§ Your goal
Scan the entries and copy each line where the word "source" is present.

(Text-based design files)
# # # # # # #

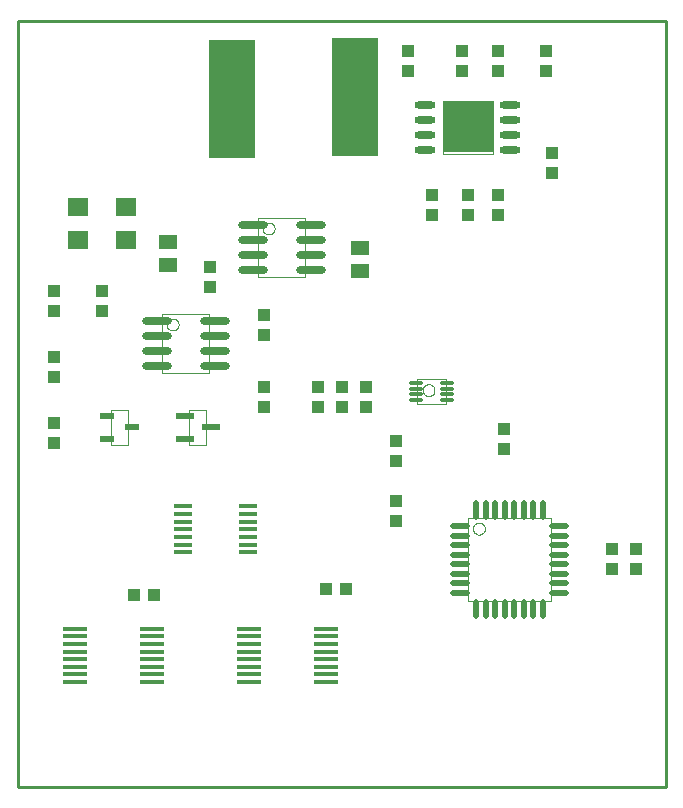
<source format=gtp>
%FSTAX23Y23*%
%MOIN*%
%SFA1B1*%

%IPPOS*%
%ADD10R,0.051180X0.023620*%
%ADD11R,0.039370X0.043310*%
%ADD12R,0.165350X0.165350*%
%ADD13O,0.070870X0.023620*%
%ADD14R,0.059060X0.051180*%
%ADD15R,0.062990X0.023620*%
%ADD16O,0.098430X0.027560*%
%ADD17O,0.049210X0.011810*%
%ADD18R,0.043310X0.039370*%
%ADD19R,0.084650X0.015750*%
%ADD20R,0.084650X0.015750*%
%ADD21R,0.064960X0.011810*%
%ADD22O,0.064960X0.021650*%
%ADD23O,0.021650X0.064960*%
%ADD24R,0.070870X0.062990*%
%ADD25R,0.157480X0.393700*%
%ADD34C,0.010000*%
%ADD37C,0.003940*%
%LNrazbot_v02-1*%
%LPD*%
G54D10*
X00381Y012D03*
X00298Y01162D03*
Y01237D03*
G54D11*
X0108Y01266D03*
Y01333D03*
X01Y01266D03*
Y01333D03*
X0126Y00953D03*
Y00886D03*
X0162Y01193D03*
Y01126D03*
X0012Y01653D03*
Y01586D03*
Y01433D03*
Y01366D03*
Y01213D03*
Y01146D03*
X0178Y02046D03*
Y02113D03*
X016Y01973D03*
Y01906D03*
X015Y01973D03*
Y01906D03*
X0028Y01586D03*
Y01653D03*
X0082Y01506D03*
Y01573D03*
Y01333D03*
Y01266D03*
X0138Y01906D03*
Y01973D03*
X0148Y02453D03*
Y02386D03*
X013Y02453D03*
Y02386D03*
X016D03*
Y02453D03*
X0176D03*
Y02386D03*
X0064Y01733D03*
Y01666D03*
X0126Y01153D03*
Y01086D03*
X0116Y01266D03*
Y01333D03*
X0206Y00726D03*
Y00793D03*
X0198Y00726D03*
Y00793D03*
G54D12*
X015Y022D03*
G54D13*
X01358Y02275D03*
Y02225D03*
Y02175D03*
Y02125D03*
X01641Y02275D03*
Y02225D03*
Y02175D03*
Y02125D03*
G54D14*
X005Y01742D03*
Y01817D03*
X0114Y01797D03*
Y01722D03*
G54D15*
X00643Y012D03*
X00556Y01162D03*
Y01237D03*
G54D16*
X00976Y01725D03*
Y01775D03*
Y01825D03*
Y01875D03*
X00783Y01725D03*
Y01775D03*
Y01825D03*
Y01875D03*
X00656Y01405D03*
Y01455D03*
Y01505D03*
Y01555D03*
X00463Y01405D03*
Y01455D03*
Y01505D03*
Y01555D03*
G54D17*
X01432Y0129D03*
Y0131D03*
Y01329D03*
Y01349D03*
X01327Y0129D03*
Y0131D03*
Y01329D03*
Y01349D03*
G54D18*
X00386Y0064D03*
X00453D03*
X01093Y0066D03*
X01026D03*
G54D19*
X00191Y00529D03*
X00771D03*
G54D20*
X00191Y00503D03*
Y00478D03*
Y00452D03*
Y00427D03*
Y00401D03*
Y00376D03*
Y0035D03*
X00448Y00529D03*
Y00503D03*
Y00478D03*
Y00452D03*
Y00427D03*
Y00401D03*
Y00376D03*
Y0035D03*
X00771Y00503D03*
Y00478D03*
Y00452D03*
Y00427D03*
Y00401D03*
Y00376D03*
Y0035D03*
X01028Y00529D03*
Y00503D03*
Y00478D03*
Y00452D03*
Y00427D03*
Y00401D03*
Y00376D03*
Y0035D03*
G54D21*
X0055Y00936D03*
Y00911D03*
Y00885D03*
Y0086D03*
Y00834D03*
Y00808D03*
Y00783D03*
X00769Y00936D03*
Y00911D03*
Y00885D03*
Y0086D03*
Y00834D03*
Y00808D03*
Y00783D03*
G54D22*
X01474Y0087D03*
Y00838D03*
Y00807D03*
Y00775D03*
Y00744D03*
Y00712D03*
Y00681D03*
Y00649D03*
X01805D03*
Y00681D03*
Y00712D03*
Y00744D03*
Y00775D03*
Y00807D03*
Y00838D03*
Y0087D03*
G54D23*
X01529Y00594D03*
X01561D03*
X01592D03*
X01624D03*
X01655D03*
X01687D03*
X01718D03*
X0175D03*
Y00925D03*
X01718D03*
X01687D03*
X01655D03*
X01624D03*
X01592D03*
X01561D03*
X01529D03*
G54D24*
X0036Y01824D03*
Y01935D03*
X002D03*
Y01824D03*
G54D25*
X00715Y02295D03*
X01125Y023D03*
G54D34*
X0Y0D02*
Y02555D01*
X0216*
Y0D02*
Y02555D01*
X0Y0D02*
X0216D01*
G54D37*
X01472Y02254D02*
D01*
X01472Y02255*
X01471Y02257*
X01471Y02258*
X01471Y02259*
X0147Y02261*
X0147Y02262*
X01469Y02263*
X01469Y02264*
X01468Y02266*
X01467Y02267*
X01466Y02268*
X01465Y02269*
X01464Y0227*
X01463Y0227*
X01462Y02271*
X0146Y02272*
X01459Y02272*
X01458Y02273*
X01457Y02273*
X01455Y02273*
X01454Y02274*
X01453Y02274*
X01451*
X0145Y02274*
X01448Y02273*
X01447Y02273*
X01446Y02273*
X01444Y02272*
X01443Y02272*
X01442Y02271*
X01441Y0227*
X0144Y0227*
X01439Y02269*
X01438Y02268*
X01437Y02267*
X01436Y02266*
X01435Y02264*
X01434Y02263*
X01434Y02262*
X01433Y02261*
X01433Y02259*
X01433Y02258*
X01432Y02257*
X01432Y02255*
X01432Y02254*
X01432Y02253*
X01432Y02251*
X01433Y0225*
X01433Y02249*
X01433Y02247*
X01434Y02246*
X01434Y02245*
X01435Y02244*
X01436Y02242*
X01437Y02241*
X01438Y0224*
X01439Y02239*
X0144Y02239*
X01441Y02238*
X01442Y02237*
X01443Y02236*
X01444Y02236*
X01446Y02235*
X01447Y02235*
X01448Y02235*
X0145Y02234*
X01451Y02234*
X01453*
X01454Y02234*
X01455Y02235*
X01457Y02235*
X01458Y02235*
X01459Y02236*
X0146Y02236*
X01462Y02237*
X01463Y02238*
X01464Y02239*
X01465Y02239*
X01466Y0224*
X01467Y02241*
X01468Y02242*
X01469Y02244*
X01469Y02245*
X0147Y02246*
X0147Y02247*
X01471Y02249*
X01471Y0225*
X01471Y02251*
X01472Y02253*
X01472Y02254*
X00856Y01862D02*
D01*
X00856Y01864*
X00856Y01865*
X00855Y01867*
X00855Y01868*
X00855Y01869*
X00854Y0187*
X00854Y01872*
X00853Y01873*
X00852Y01874*
X00851Y01875*
X0085Y01876*
X00849Y01877*
X00848Y01878*
X00847Y01879*
X00846Y0188*
X00845Y0188*
X00844Y01881*
X00842Y01881*
X00841Y01882*
X0084Y01882*
X00838Y01882*
X00837Y01882*
X00836*
X00834Y01882*
X00833Y01882*
X00831Y01882*
X0083Y01881*
X00829Y01881*
X00828Y0188*
X00826Y0188*
X00825Y01879*
X00824Y01878*
X00823Y01877*
X00822Y01876*
X00821Y01875*
X0082Y01874*
X00819Y01873*
X00819Y01872*
X00818Y0187*
X00818Y01869*
X00817Y01868*
X00817Y01867*
X00817Y01865*
X00817Y01864*
X00817Y01862*
X00817Y01861*
X00817Y0186*
X00817Y01858*
X00817Y01857*
X00818Y01856*
X00818Y01854*
X00819Y01853*
X00819Y01852*
X0082Y01851*
X00821Y0185*
X00822Y01849*
X00823Y01848*
X00824Y01847*
X00825Y01846*
X00826Y01845*
X00828Y01845*
X00829Y01844*
X0083Y01844*
X00831Y01843*
X00833Y01843*
X00834Y01843*
X00836Y01843*
X00837*
X00838Y01843*
X0084Y01843*
X00841Y01843*
X00842Y01844*
X00844Y01844*
X00845Y01845*
X00846Y01845*
X00847Y01846*
X00848Y01847*
X00849Y01848*
X0085Y01849*
X00851Y0185*
X00852Y01851*
X00853Y01852*
X00854Y01853*
X00854Y01854*
X00855Y01856*
X00855Y01857*
X00855Y01858*
X00856Y0186*
X00856Y01861*
X00856Y01862*
X00536Y01542D02*
D01*
X00536Y01544*
X00536Y01545*
X00535Y01547*
X00535Y01548*
X00535Y01549*
X00534Y0155*
X00534Y01552*
X00533Y01553*
X00532Y01554*
X00531Y01555*
X0053Y01556*
X00529Y01557*
X00528Y01558*
X00527Y01559*
X00526Y0156*
X00525Y0156*
X00524Y01561*
X00522Y01561*
X00521Y01562*
X0052Y01562*
X00518Y01562*
X00517Y01562*
X00516*
X00514Y01562*
X00513Y01562*
X00511Y01562*
X0051Y01561*
X00509Y01561*
X00508Y0156*
X00506Y0156*
X00505Y01559*
X00504Y01558*
X00503Y01557*
X00502Y01556*
X00501Y01555*
X005Y01554*
X00499Y01553*
X00499Y01552*
X00498Y0155*
X00498Y01549*
X00497Y01548*
X00497Y01547*
X00497Y01545*
X00497Y01544*
X00497Y01542*
X00497Y01541*
X00497Y0154*
X00497Y01538*
X00497Y01537*
X00498Y01536*
X00498Y01534*
X00499Y01533*
X00499Y01532*
X005Y01531*
X00501Y0153*
X00502Y01529*
X00503Y01528*
X00504Y01527*
X00505Y01526*
X00506Y01525*
X00508Y01525*
X00509Y01524*
X0051Y01524*
X00511Y01523*
X00513Y01523*
X00514Y01523*
X00516Y01523*
X00517*
X00518Y01523*
X0052Y01523*
X00521Y01523*
X00522Y01524*
X00524Y01524*
X00525Y01525*
X00526Y01525*
X00527Y01526*
X00528Y01527*
X00529Y01528*
X0053Y01529*
X00531Y0153*
X00532Y01531*
X00533Y01532*
X00534Y01533*
X00534Y01534*
X00535Y01536*
X00535Y01537*
X00535Y01538*
X00536Y0154*
X00536Y01541*
X00536Y01542*
X01389Y01323D02*
D01*
X01389Y01325*
X01389Y01326*
X01389Y01328*
X01389Y01329*
X01388Y0133*
X01388Y01331*
X01387Y01333*
X01386Y01334*
X01386Y01335*
X01385Y01336*
X01384Y01337*
X01383Y01338*
X01382Y01339*
X01381Y0134*
X01379Y0134*
X01378Y01341*
X01377Y01342*
X01376Y01342*
X01374Y01343*
X01373Y01343*
X01372Y01343*
X0137Y01343*
X01369*
X01368Y01343*
X01366Y01343*
X01365Y01343*
X01364Y01342*
X01362Y01342*
X01361Y01341*
X0136Y0134*
X01359Y0134*
X01358Y01339*
X01356Y01338*
X01355Y01337*
X01355Y01336*
X01354Y01335*
X01353Y01334*
X01352Y01333*
X01352Y01331*
X01351Y0133*
X01351Y01329*
X0135Y01328*
X0135Y01326*
X0135Y01325*
X0135Y01323*
X0135Y01322*
X0135Y01321*
X0135Y01319*
X01351Y01318*
X01351Y01317*
X01352Y01315*
X01352Y01314*
X01353Y01313*
X01354Y01312*
X01355Y01311*
X01355Y0131*
X01356Y01309*
X01358Y01308*
X01359Y01307*
X0136Y01306*
X01361Y01306*
X01362Y01305*
X01364Y01305*
X01365Y01304*
X01366Y01304*
X01368Y01304*
X01369Y01304*
X0137*
X01372Y01304*
X01373Y01304*
X01374Y01304*
X01376Y01305*
X01377Y01305*
X01378Y01306*
X01379Y01306*
X01381Y01307*
X01382Y01308*
X01383Y01309*
X01384Y0131*
X01385Y01311*
X01386Y01312*
X01386Y01313*
X01387Y01314*
X01388Y01315*
X01388Y01317*
X01389Y01318*
X01389Y01319*
X01389Y01321*
X01389Y01322*
X01389Y01323*
X01557Y00862D02*
D01*
X01557Y00863*
X01557Y00865*
X01556Y00866*
X01556Y00867*
X01556Y00869*
X01555Y0087*
X01555Y00871*
X01554Y00872*
X01553Y00873*
X01552Y00875*
X01551Y00876*
X0155Y00876*
X01549Y00877*
X01548Y00878*
X01547Y00879*
X01546Y0088*
X01545Y0088*
X01543Y00881*
X01542Y00881*
X01541Y00881*
X01539Y00881*
X01538Y00882*
X01536*
X01535Y00881*
X01534Y00881*
X01532Y00881*
X01531Y00881*
X0153Y0088*
X01528Y0088*
X01527Y00879*
X01526Y00878*
X01525Y00877*
X01524Y00876*
X01523Y00876*
X01522Y00875*
X01521Y00873*
X0152Y00872*
X0152Y00871*
X01519Y0087*
X01519Y00869*
X01518Y00867*
X01518Y00866*
X01518Y00865*
X01517Y00863*
X01517Y00862*
X01517Y0086*
X01518Y00859*
X01518Y00858*
X01518Y00856*
X01519Y00855*
X01519Y00854*
X0152Y00853*
X0152Y00851*
X01521Y0085*
X01522Y00849*
X01523Y00848*
X01524Y00847*
X01525Y00846*
X01526Y00846*
X01527Y00845*
X01528Y00844*
X0153Y00844*
X01531Y00843*
X01532Y00843*
X01534Y00842*
X01535Y00842*
X01536Y00842*
X01538*
X01539Y00842*
X01541Y00842*
X01542Y00843*
X01543Y00843*
X01545Y00844*
X01546Y00844*
X01547Y00845*
X01548Y00846*
X01549Y00846*
X0155Y00847*
X01551Y00848*
X01552Y00849*
X01553Y0085*
X01554Y00851*
X01555Y00853*
X01555Y00854*
X01556Y00855*
X01556Y00856*
X01556Y00858*
X01557Y00859*
X01557Y0086*
X01557Y00862*
X00312Y0114D02*
X00367D01*
X00312Y01259D02*
X00367D01*
Y0114D02*
Y01259D01*
X00312Y0114D02*
Y01259D01*
X01416Y0211D02*
Y02289D01*
X01583Y0211D02*
Y02289D01*
X01416D02*
X01583D01*
X01416Y0211D02*
X01583D01*
X00572Y0114D02*
X00627D01*
X00572Y01259D02*
X00627D01*
Y0114D02*
Y01259D01*
X00572Y0114D02*
Y01259D01*
X00801Y01701D02*
X00958D01*
X00801Y01898D02*
X00958D01*
Y01701D02*
Y01898D01*
X00801Y01701D02*
Y01898D01*
X00481Y01381D02*
X00638D01*
X00481Y01578D02*
X00638D01*
Y01381D02*
Y01578D01*
X00481Y01381D02*
Y01578D01*
X01332Y01278D02*
X01427D01*
X01332Y01361D02*
X01427D01*
Y01278D02*
Y01361D01*
X01332Y01278D02*
Y01361D01*
X01502Y00622D02*
Y00897D01*
X01777Y00622D02*
Y00897D01*
X01502D02*
X01777D01*
X01502Y00622D02*
X01777D01*
M02*
</source>
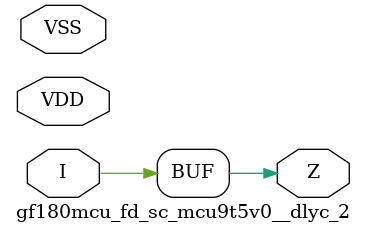
<source format=v>

module gf180mcu_fd_sc_mcu9t5v0__dlyc_2( I, Z, VDD, VSS );
input I;
inout VDD, VSS;
output Z;

	buf MGM_BG_0( Z, I );

endmodule

</source>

# # # # # # #

§ Response area
<source format=gtp>
</source>
<source format=v>
</source>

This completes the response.